* **Selected passage**
»»
Europe's Churches Urged to Tackle Climate Change
The 7th Assembly of the European Christian Environmental Network (ECEN) ended on Sunday with a call to Europe's churches to make climate change a top priority.
The ECEN assembly brought together 100 delegates from 27 countries and all European traditions under the common theme, "The true challenge of climate change."
The assembly coincided with the 10th anniversary of the ECEN's founding this year and took its inspiration from last year's third European Ecumenical Assembly (EEA3), which recommended that churches celebrate a "Time of Creation" between Sept. 1 and Oct. 4 and step up their level of engagement with environmental challenges.
The ECEN's Secretary, the Rev. Dr. Peter Pavlovic, said in his concluding remarks that many European churches had taken up the cause of climate change.
"In a number of churches in Europe, care for creation has received rising attention. Therefore is it increasingly important to provide a space for exchange of experiences and deliberation in view of common action," he said.
In a final statement issued at the Assembly's end on Saturday, delegates urged people to go beyond a consumption-based view of creation.
"The roots of human destruction of the environment are to be sought not just in actions, but in our most deep-seated attitudes. It is not enough for humans to keep alive by consuming the world around them; they need a relationship with the world that is not purely utilitarian and market-based," the statement said.
"Churches need to accept the challenge to come together to overcome the threat of water shortages, decreased harvests, natural disasters, diseases, migration and many other projected effects of climate change."
The delegates called on European churches to develop a "road-map" with timelines and goals towards the amelioration of global warming.
They also ask individual Christians to lobby their governments and politicians in the European Parliament on the issue of climate change.
"The EU commitments for green house gasses emission must not be achieved through offsetting emissions: significant cuts of greenhouse gas emissions have to be achieved through efforts here and now," the document reads.
Last week, the vice-chair of the Intergovernmental Panel on Climate Change and Nobel Prize winner, Professor Jean-Pascal van Ypersele told the assembly that there was no need for a "fatalistic view of the future."
"There are ways to reduce emissions, and churches can contribute to solutions by proposing changes in lifestyle and behavior patterns," he said.
««
* **Input data**
»»
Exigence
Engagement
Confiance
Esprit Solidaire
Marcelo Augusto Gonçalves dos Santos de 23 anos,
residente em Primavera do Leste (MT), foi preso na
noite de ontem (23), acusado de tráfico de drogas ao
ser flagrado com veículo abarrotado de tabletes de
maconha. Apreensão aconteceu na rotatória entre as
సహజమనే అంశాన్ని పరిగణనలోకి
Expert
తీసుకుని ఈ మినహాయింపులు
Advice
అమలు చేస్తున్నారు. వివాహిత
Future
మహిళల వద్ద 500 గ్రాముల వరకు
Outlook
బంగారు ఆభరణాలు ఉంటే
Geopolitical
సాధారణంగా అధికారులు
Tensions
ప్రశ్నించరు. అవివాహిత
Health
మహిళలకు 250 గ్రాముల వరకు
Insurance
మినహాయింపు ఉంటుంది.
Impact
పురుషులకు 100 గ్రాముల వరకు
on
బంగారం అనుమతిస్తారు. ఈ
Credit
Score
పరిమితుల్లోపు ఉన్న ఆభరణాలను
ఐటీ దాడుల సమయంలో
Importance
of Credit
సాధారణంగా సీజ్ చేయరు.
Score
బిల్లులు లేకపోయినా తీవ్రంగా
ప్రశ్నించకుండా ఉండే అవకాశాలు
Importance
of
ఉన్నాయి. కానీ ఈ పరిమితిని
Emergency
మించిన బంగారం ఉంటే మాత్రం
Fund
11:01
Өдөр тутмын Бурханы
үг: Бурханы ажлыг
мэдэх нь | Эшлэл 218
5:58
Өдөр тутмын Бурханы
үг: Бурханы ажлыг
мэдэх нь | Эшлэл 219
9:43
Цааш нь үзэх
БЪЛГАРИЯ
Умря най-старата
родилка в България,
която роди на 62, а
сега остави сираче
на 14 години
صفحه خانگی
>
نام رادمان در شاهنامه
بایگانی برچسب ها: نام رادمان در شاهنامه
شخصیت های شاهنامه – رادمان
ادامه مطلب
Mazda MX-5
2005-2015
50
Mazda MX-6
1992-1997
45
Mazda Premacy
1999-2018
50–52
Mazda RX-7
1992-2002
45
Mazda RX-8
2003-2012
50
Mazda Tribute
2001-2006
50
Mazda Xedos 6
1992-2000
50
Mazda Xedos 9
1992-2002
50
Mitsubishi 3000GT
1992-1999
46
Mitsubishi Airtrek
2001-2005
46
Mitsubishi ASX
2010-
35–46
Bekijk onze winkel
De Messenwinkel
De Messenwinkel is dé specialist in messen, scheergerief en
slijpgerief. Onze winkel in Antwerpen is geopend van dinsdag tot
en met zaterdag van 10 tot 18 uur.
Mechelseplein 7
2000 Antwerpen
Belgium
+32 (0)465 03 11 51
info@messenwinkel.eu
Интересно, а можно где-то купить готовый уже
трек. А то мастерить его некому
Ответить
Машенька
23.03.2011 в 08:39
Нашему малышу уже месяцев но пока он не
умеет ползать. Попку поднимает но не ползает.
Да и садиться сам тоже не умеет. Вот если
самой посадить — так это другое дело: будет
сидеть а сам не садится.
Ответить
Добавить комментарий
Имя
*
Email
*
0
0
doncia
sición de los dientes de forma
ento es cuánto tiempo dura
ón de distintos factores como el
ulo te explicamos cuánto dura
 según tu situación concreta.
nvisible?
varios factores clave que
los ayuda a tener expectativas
««
»»
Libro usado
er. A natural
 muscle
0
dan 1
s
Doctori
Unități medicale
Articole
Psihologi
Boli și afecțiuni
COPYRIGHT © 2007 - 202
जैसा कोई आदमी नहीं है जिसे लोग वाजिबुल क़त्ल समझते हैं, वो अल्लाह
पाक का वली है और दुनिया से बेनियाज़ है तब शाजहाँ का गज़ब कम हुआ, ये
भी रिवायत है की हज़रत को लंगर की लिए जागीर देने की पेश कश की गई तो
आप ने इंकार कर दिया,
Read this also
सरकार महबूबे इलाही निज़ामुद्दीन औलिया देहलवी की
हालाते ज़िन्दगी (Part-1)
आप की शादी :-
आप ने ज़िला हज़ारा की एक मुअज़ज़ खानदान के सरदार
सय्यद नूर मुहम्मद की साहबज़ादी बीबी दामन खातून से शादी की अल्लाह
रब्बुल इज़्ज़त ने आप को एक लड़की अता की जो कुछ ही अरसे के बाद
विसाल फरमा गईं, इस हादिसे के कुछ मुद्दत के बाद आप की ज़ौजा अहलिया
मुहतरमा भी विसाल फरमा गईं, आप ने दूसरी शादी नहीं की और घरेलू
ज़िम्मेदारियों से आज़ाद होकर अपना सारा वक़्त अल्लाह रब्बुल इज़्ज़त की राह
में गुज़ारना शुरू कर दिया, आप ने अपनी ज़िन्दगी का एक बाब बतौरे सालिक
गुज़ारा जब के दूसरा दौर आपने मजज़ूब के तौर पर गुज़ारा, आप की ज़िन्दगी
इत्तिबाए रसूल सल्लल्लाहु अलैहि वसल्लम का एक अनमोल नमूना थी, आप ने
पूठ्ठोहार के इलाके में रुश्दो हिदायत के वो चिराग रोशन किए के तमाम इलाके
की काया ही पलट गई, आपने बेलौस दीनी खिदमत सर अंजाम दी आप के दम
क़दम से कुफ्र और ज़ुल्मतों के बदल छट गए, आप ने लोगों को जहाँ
««
* **What the task requires**
Can you reproduce, word for word, the passage of the article on the ECEN assembly that opens with the words containing "In a final statement" and closes with "the statement said."? The data here comes from a separate source, not from the article on the ECEN assembly.

* **Answer section**
In a final statement issued at the Assembly's end on Saturday, delegates urged people to go beyond a consumption-based view of creation.
"The roots of human destruction of the environment are to be sought not just in actions, but in our most deep-seated attitudes. It is not enough for humans to keep alive by consuming the world around them; they need a relationship with the world that is not purely utilitarian and market-based," the statement said.